Supplied information START

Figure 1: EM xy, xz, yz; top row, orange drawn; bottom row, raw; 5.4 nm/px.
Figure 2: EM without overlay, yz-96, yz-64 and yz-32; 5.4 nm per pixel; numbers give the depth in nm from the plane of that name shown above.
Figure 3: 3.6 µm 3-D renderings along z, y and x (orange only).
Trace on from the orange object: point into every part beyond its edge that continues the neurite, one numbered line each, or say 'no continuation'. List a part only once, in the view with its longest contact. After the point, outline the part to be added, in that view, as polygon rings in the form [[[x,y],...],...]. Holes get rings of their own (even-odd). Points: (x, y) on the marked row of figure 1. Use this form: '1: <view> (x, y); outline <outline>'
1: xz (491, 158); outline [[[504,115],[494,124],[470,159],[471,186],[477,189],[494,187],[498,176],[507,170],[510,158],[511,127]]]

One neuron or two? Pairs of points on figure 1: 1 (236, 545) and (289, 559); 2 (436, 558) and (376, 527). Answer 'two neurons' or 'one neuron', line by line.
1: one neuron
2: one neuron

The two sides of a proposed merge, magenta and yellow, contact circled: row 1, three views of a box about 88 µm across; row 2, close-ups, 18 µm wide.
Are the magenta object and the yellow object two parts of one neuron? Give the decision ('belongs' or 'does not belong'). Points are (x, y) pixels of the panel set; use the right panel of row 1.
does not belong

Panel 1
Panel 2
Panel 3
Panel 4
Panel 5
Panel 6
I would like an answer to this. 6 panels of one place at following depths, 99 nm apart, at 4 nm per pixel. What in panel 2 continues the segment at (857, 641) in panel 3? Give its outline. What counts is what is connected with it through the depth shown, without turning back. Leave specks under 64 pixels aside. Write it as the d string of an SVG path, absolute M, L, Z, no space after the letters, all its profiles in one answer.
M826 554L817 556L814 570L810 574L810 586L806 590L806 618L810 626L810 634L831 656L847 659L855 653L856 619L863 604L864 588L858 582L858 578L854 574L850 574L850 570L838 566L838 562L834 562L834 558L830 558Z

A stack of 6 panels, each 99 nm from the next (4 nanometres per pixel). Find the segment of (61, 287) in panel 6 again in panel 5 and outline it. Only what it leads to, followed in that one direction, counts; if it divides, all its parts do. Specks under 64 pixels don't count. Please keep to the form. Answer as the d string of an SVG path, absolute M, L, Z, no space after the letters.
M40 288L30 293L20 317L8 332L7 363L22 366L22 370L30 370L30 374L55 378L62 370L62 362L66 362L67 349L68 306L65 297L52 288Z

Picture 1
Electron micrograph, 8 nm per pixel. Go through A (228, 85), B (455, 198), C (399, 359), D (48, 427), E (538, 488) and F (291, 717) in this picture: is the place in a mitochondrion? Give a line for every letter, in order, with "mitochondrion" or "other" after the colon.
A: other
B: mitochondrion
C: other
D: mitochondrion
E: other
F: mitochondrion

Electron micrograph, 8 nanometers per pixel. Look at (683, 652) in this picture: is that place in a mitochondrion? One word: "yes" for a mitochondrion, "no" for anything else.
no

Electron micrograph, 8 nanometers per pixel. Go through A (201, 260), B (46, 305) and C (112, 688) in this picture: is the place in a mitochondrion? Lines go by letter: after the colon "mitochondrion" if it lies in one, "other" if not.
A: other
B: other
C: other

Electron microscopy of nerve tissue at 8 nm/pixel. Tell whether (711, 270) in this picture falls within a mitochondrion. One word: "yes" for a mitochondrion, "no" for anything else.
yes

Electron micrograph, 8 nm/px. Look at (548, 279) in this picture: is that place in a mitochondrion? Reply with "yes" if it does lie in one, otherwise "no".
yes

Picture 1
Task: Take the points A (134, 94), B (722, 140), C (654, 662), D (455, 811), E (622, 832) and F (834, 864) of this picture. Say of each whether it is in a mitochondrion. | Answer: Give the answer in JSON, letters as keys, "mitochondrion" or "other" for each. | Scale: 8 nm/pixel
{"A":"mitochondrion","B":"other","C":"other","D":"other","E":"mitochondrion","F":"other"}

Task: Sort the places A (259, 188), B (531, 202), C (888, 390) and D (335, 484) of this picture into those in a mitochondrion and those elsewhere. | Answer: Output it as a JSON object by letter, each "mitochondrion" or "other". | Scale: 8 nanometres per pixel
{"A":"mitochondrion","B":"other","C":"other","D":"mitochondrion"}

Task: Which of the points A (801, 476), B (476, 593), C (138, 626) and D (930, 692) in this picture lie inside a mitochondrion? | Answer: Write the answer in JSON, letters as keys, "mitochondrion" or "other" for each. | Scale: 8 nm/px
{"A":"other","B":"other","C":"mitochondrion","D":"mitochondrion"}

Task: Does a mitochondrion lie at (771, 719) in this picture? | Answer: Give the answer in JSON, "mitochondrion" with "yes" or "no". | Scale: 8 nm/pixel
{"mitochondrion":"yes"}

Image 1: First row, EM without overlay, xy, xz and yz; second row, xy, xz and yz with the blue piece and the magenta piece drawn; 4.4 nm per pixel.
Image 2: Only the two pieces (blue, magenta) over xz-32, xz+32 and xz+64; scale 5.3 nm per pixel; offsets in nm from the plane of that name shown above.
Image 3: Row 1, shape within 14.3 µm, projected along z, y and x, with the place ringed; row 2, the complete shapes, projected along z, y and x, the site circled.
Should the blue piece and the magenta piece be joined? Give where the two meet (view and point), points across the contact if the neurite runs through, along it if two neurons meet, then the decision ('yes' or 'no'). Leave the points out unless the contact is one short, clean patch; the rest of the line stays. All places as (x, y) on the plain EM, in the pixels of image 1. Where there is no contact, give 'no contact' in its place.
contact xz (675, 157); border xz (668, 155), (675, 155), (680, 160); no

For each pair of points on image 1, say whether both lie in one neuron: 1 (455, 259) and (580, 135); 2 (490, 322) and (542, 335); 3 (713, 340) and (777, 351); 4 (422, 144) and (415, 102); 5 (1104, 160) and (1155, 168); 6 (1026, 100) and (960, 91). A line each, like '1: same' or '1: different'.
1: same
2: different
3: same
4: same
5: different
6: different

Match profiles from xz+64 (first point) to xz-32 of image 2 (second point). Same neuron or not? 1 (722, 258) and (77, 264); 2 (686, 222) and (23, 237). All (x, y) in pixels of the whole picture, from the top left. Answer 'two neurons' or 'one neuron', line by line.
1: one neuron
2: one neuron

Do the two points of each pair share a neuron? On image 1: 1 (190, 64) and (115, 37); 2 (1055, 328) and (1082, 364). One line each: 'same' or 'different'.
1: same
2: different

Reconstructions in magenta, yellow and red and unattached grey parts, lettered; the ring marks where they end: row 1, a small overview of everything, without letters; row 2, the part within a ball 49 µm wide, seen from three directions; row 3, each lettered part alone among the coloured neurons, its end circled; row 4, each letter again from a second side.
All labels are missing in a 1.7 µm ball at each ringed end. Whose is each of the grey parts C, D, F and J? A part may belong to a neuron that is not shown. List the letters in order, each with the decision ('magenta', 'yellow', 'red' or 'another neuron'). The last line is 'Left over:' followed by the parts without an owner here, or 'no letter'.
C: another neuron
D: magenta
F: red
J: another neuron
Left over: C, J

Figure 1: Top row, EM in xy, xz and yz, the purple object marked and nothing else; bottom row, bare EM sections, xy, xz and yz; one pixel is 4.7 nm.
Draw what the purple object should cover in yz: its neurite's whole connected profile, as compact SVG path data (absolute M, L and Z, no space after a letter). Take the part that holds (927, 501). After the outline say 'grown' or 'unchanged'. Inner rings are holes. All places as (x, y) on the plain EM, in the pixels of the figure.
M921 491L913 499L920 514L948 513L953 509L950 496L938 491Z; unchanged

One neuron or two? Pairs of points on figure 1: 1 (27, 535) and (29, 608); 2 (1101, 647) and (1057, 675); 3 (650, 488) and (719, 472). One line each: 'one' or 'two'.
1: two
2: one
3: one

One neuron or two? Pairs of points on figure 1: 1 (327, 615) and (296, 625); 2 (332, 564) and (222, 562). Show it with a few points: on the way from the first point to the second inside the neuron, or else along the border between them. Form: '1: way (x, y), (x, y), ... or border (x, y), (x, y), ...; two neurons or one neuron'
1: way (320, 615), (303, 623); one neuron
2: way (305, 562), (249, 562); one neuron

Supplied information END

▶ [What you have to do]: If a line in the entries above holds the word "drawn", count it; then report the total alone.

▶ [Result of the exercise]: 2